We have already received lots of really positive and quite humbling feedback from our customers. Even those that could be challenging at times have been really generous in their praise and thanks.
Any many comment – “You must be happy!?” And I think…..”I’m not sure how I feel.”
When we decided to sell the business, it was primarily driven by my co-owner Dad reaching 77. With each year his stamina reduces a little more. Despite having really good overall health for his age, he is able to do less, so I have to do more. This has also drained my energy reserves. At the moment we both enjoy the business, but feel very worn out. So a sale at the time felt right (and still does). It’s financially in good shape, perhaps the best it’s been for the last 9 years. Our staff have been with us for a while, they know what they’re doing and are well placed to help the new owners.

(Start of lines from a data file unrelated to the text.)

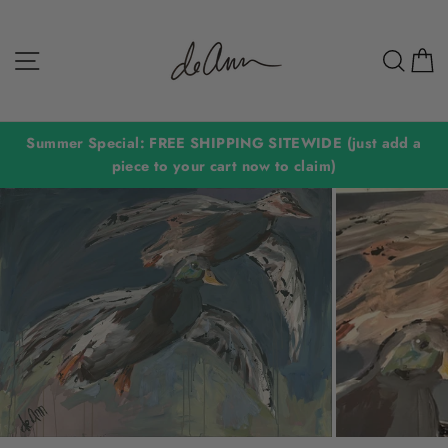
Skip
to
Site navigation
Sear
C
content
Summer Special: FREE SHIPPING SITEWIDE (just add a
piece to your cart now to claim)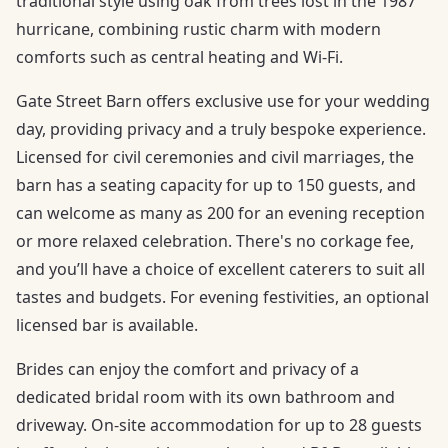
traditional style using oak from trees lost in the 1987
hurricane, combining rustic charm with modern
comforts such as central heating and Wi-Fi.
Gate Street Barn offers exclusive use for your wedding
day, providing privacy and a truly bespoke experience.
Licensed for civil ceremonies and civil marriages, the
barn has a seating capacity for up to 150 guests, and
can welcome as many as 200 for an evening reception
or more relaxed celebration. There's no corkage fee,
and you’ll have a choice of excellent caterers to suit all
tastes and budgets. For evening festivities, an optional
licensed bar is available.
Brides can enjoy the comfort and privacy of a
dedicated bridal room with its own bathroom and
driveway. On-site accommodation for up to 28 guests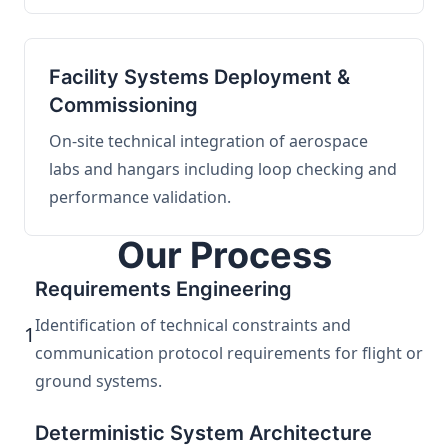
Facility Systems Deployment &
Commissioning
On-site technical integration of aerospace
labs and hangars including loop checking and
performance validation.
Our Process
Requirements Engineering
Identification of technical constraints and
1
communication protocol requirements for flight or
ground systems.
Deterministic System Architecture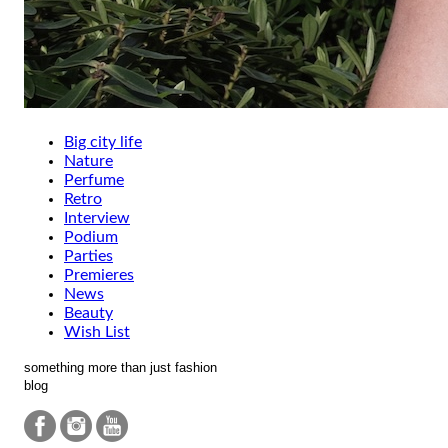
Big city life
Nature
Perfume
Retro
Interview
Podium
Parties
Premieres
News
Beauty
Wish List
something more than just fashion
blog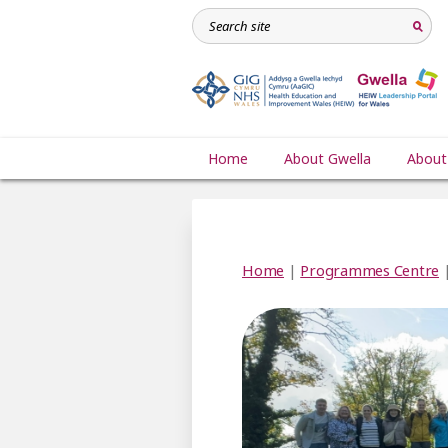
Home
About Gwella
About
Home
|
Programmes Centre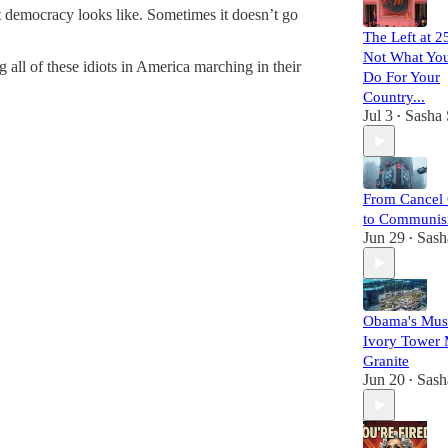
at democracy looks like. Sometimes it doesn’t go
The Left at 2
Not What Yo
all of these idiots in America marching in their
Do For Your
Country...
Jul 3
Sasha 
•
From Cancel 
to Communi
Jun 29
Sash
•
Obama's Mus
Ivory Tower 
Granite
Jun 20
Sash
•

But my Dad and I are both in a weird “twilight zone”. Our aim has been to sell our business. We have a buyer that seems really well suited to the business and is very enthusiastic. On paper, we should be over the moon, overjoyed at our situation. But I think both of us are pondering ….. what comes next? For my Dad, he tried to retire at 68, and it didn’t work out. He really needed to continue with the engagement and activity that comes with working, particularly running a small business. He knows that retirement is coming at the right time, but I don’t think he can imagine what a normal Tuesday will look like. How does he keep both body and mind stimulated, but also give himself more time to rest? I’m sure the answer is there, but he really doesn’t know yet.

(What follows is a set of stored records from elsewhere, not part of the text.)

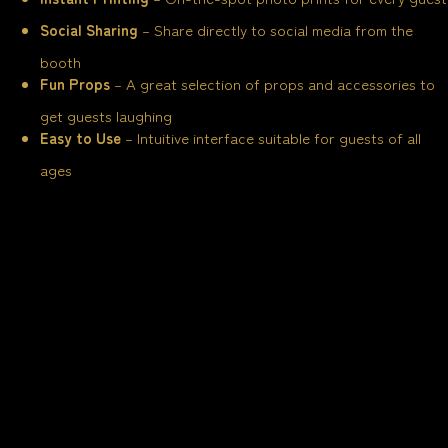
Social Sharing
– Share directly to social media from the
booth
Fun Props
– A great selection of props and accessories to
get guests laughing
Easy to Use
– Intuitive interface suitable for guests of all
ages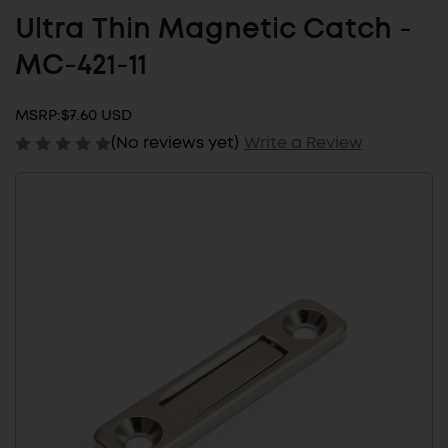
Ultra Thin Magnetic Catch -
MC-421-11
MSRP:
$7.60 USD
(No reviews yet)
Write a Review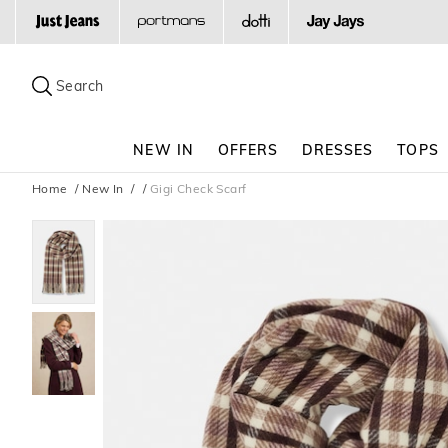
Search
Suggested
site
Search
content
and
search
NEW IN
OFFERS
DRESSES
TOPS
history
menu
Home
New In
Gigi Check Scarf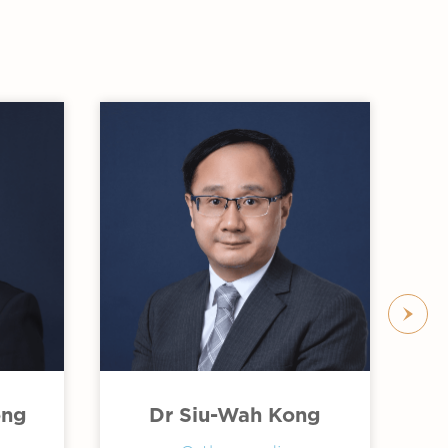
ong
Dr Siu-Wah Kong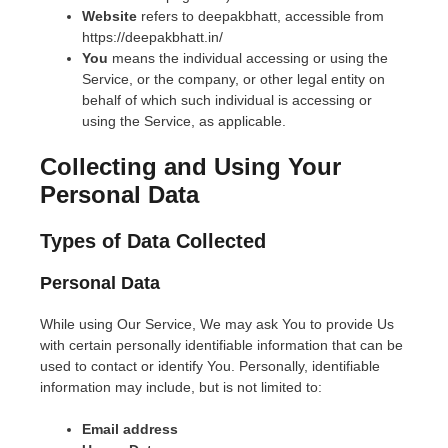
Website
refers to deepakbhatt, accessible from
https://deepakbhatt.in/
You
means the individual accessing or using the
Service, or the company, or other legal entity on
behalf of which such individual is accessing or
using the Service, as applicable.
Collecting and Using Your
Personal Data
Types of Data Collected
Personal Data
While using Our Service, We may ask You to provide Us
with certain personally identifiable information that can be
used to contact or identify You. Personally, identifiable
information may include, but is not limited to:
Email address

For me, it’s a great opportunity to try out something new. At 51 I feel young and energetic enough to do something new and different. But I have no idea what that might be? My total focus for the next 3 weeks is to provide a really good handover to the new owners, so I’m not putting any effort into my next phase. But soon I’ll have to work out what that might be, and that’s a confronting proposition.

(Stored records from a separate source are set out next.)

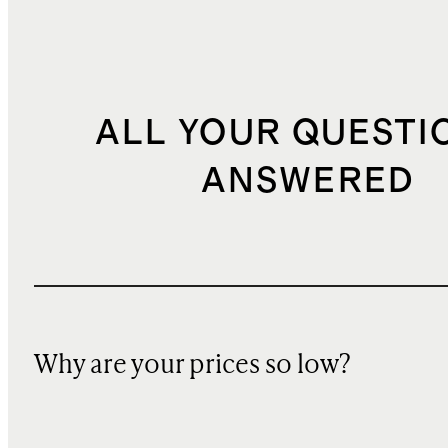
ALL YOUR QUESTI
ANSWERED
Why are your prices so low?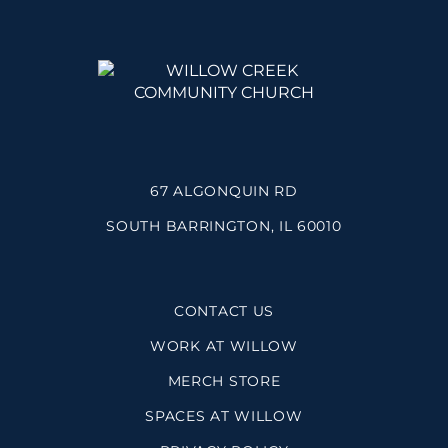
67 ALGONQUIN RD
SOUTH BARRINGTON, IL 60010
CONTACT US
WORK AT WILLOW
MERCH STORE
SPACES AT WILLOW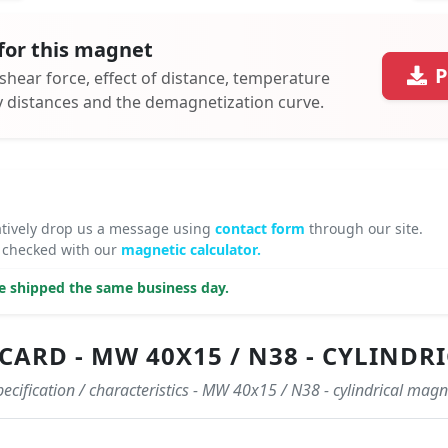
for this magnet
P
 shear force, effect of distance, temperature
ty distances and the demagnetization curve.
atively drop us a message using
contact form
through our site.
 checked with our
magnetic calculator.
be shipped the same business day.
ARD - MW 40X15 / N38 - CYLINDR
pecification / characteristics - MW 40x15 / N38 - cylindrical magn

To make this business a success, we have had “heart and soul” invested daily. We have gone home cold, wet, dirty, frustrated and worn out. And we don’t regret any of it. But when you’re so committed to something, the thought of that not being there is pretty odd.
I imagine that this feeling is what a lot of HD readers have felt before retirement, leaving behind a life that they knew so well, entering a new unknown. We will both find a new path in life and I’m sure it will be positive for both of us. But right now, the next step feels confronting ……… and a little scary.
I didn’t own a business, but I would have been very disoriented if I’d found myself at loose ends when I was 51. I’m sure you’ll figure it out, but I also get your feelings of ambivalence. I’m a bit there myself—I was ready to retire and was literally counting down the days, but it still feels weird.
Thanks. I’m sure you’re not the first or last that will find the transition to retirement a bit weird!
Greg,
It sounds like you’re making the right call by selling the business. I get that you might have some doubts—facing the unknown is always a bit unsettling.
I have a friend who had to shut down his automotive business because he couldn’t physically do the work anymore. Unfortunately, he wasn’t as lucky—he wasn’t able to sell his business.
Thanks Dennis. We are really pleased that we can sell our business when it’s in very good health.
Business ownership for me was not a job, but a total lifestyle, with the invisible thread of ownership infusing all areas of my life. I could never have sold my business without being 100% convinced, to my very core, it was time to move past the working stage of life. I’m glad that happened to me at a relatively young age of 58. I consider I have a deep understanding of myself, but I’ve still been utterly amazed how little I miss my very recent previous life. I wish you both all my Irish luck, and I hope you both find a fulfilling path to follow.
Mark, you’re certainly right about small business becoming a lifestyle. Looking forward to the next phase, whatever it might be! Glad your transition worked out well.